There’s something significant, too, about a daughter watching her mother make this decision in her forties, with full context and self-knowledge, rather than at twenty-two without it. It says something different. Though equally — the twenty-year-old version of herself would have loved to have had the confidence to do it sooner. She carried an insecurity for over twenty years. At some point, enough is enough. You stop carrying it. You decide, if not now, when?

Walking into that theatre is genuinely terrifying. And at the same time, there’s this inner voice going: are we actually doing this? Yes. We are. You said you always wanted to. Come on. You’re brave. It’s an odd, tender thing.

It’s not a bad thing for children to witness. Sons were told too, even though it’s not something they’d do themselves. One said: I don’t really understand it, Mum, but I support you. That response — and the weeks of making cups of tea and pieces of toast during recovery — taught him something about looking after the people he loves.

As for younger women today: it has become very, very normal. There are families where a parent has casually told a daughter that if her boobs don’t grow by eighteen, they’ll buy her some. She’s nearly eighteen. They’re not in yet. She’s already planning it. That’s how normalised it’s become.

A viewer question: I’m thirty-two and constantly feel pressured to keep up with treatments because all my friends are doing Botox and fillers. I don’t even know if I want it. I just don’t want to look older than them. How do I know if I’m doing it for me or for social pressure?

The answer is almost in the question itself. She’s already told us: she’s doing it for social pressure. That’s clear from the way she’s framed it. She doesn’t want to look older than her friends — that’s not the same as wanting something for herself. Drink lots of water. Sleep well. And if the day comes when she genuinely wants it for herself, she’ll know the difference. It feels different from the inside. Right now, her inner critic is doing the talking, and that’s worth sitting with rather than acting on. Though it’s also worth saying — for some of us, it did start in a similar place. It started with comparison and then gradually shifted into something more personal. So she should sit with it, let it unfold, and see what’s really there underneath.

On the question of men — do you disclose it, downplay it, feel judged? There’s a strange social dance around this. We’re meant to look effortless, but not admit what effort looks like.

Some of us don’t advertise it but are honest when asked. Some kept it secret from a partner who was health-conscious and wouldn’t have approved — the approach being not to lie, just not to volunteer the information unless asked. Eventually: are you secretly having Botox? Yes. And that was that. Many women have had secret facials. Many have navigated this same conversation.

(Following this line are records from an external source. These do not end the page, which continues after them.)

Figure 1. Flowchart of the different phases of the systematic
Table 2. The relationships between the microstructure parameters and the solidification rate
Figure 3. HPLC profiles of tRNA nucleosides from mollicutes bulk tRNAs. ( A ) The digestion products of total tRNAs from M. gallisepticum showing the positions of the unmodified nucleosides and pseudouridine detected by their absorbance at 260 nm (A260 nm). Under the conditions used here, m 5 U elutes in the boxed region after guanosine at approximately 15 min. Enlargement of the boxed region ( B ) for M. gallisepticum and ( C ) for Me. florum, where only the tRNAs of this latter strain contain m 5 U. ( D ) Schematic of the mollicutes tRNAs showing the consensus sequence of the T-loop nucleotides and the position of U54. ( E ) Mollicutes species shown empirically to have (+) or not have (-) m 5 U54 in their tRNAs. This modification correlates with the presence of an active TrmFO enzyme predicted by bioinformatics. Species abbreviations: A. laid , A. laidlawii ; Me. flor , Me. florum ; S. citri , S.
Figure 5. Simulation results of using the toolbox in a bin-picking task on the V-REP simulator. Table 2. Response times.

Some partners are very firm — you’re not getting anything done. Others come around. Some worry not about the aesthetics but about the medical risk — about general anaesthesia, about putting yourself under when you have a family who needs you. After watching someone go through three traumatic childbirths, a partner struggling to understand why you’d voluntarily go back under a general is understandable. But you risk your life crossing the road. Getting in a car. Getting on a plane. If it’s going to happen, it’s going to happen.

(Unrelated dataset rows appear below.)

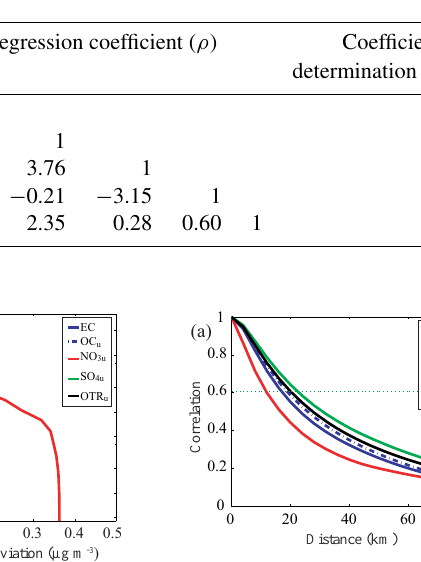
Table 1. Regression coefficients of balance operator K and the coefficient of determination (regression coefficients correspond to ρ ij in Eq. 7).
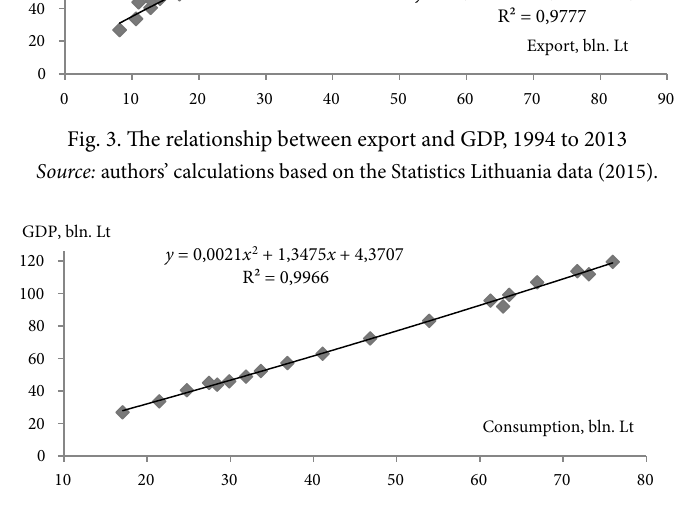
Fig. 4. The relationship between household consumption expenditure and GDP, 1994 to 2013 Source: authors’ calculations based on the Statistics Lithuania data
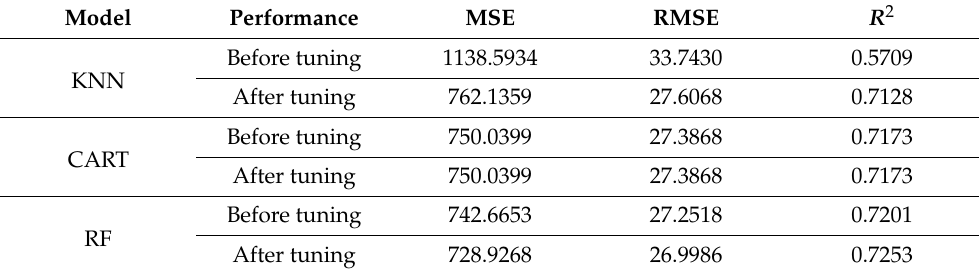
Table 10. Results of hyperparameter tuning using KNN, CART, and RF.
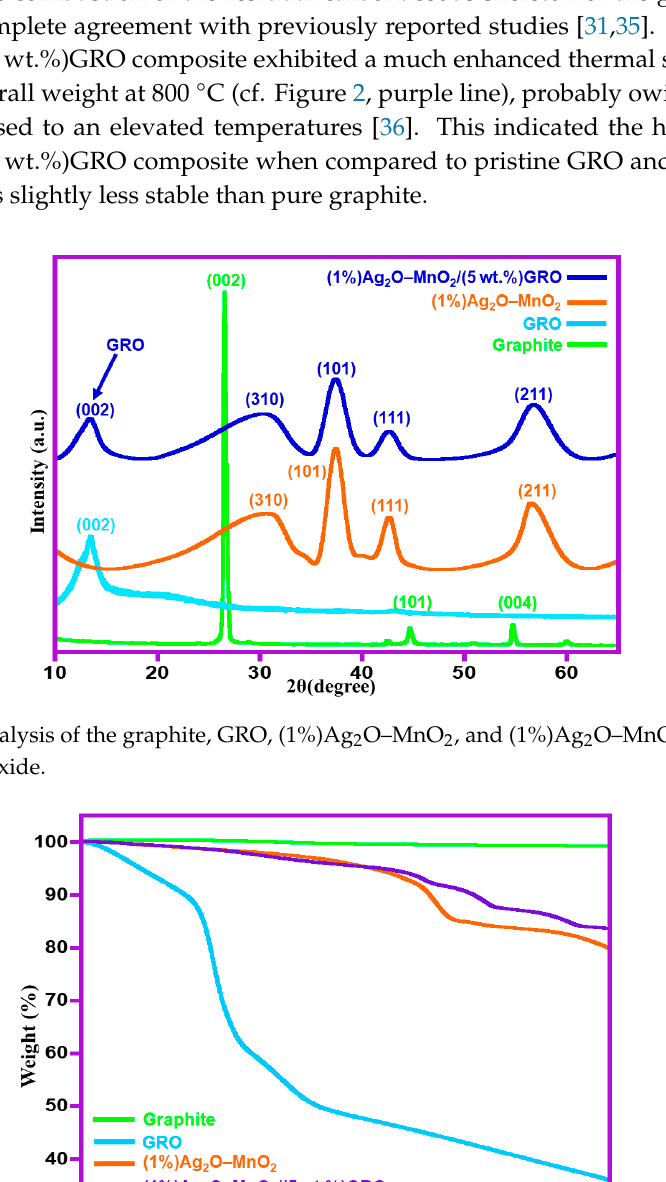
Figure 2. TGA graphs of the graphite, GRO, (1%)Ag 2 O–MnO 2 , and (1%)Ag 2 O–MnO 2 / (5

And there’s the eternal question that follows any woman announcing this kind of decision: what does your partner think? Every single person asks it. As if it needs approval. As if it’s not your body and your life.

Maintenance or modification? For all of us, ultimately, the honest answer is both. The line between the two shifts depending on who you ask and what they’ve had done. What matters more is why — and whether the answer to that question is really yours.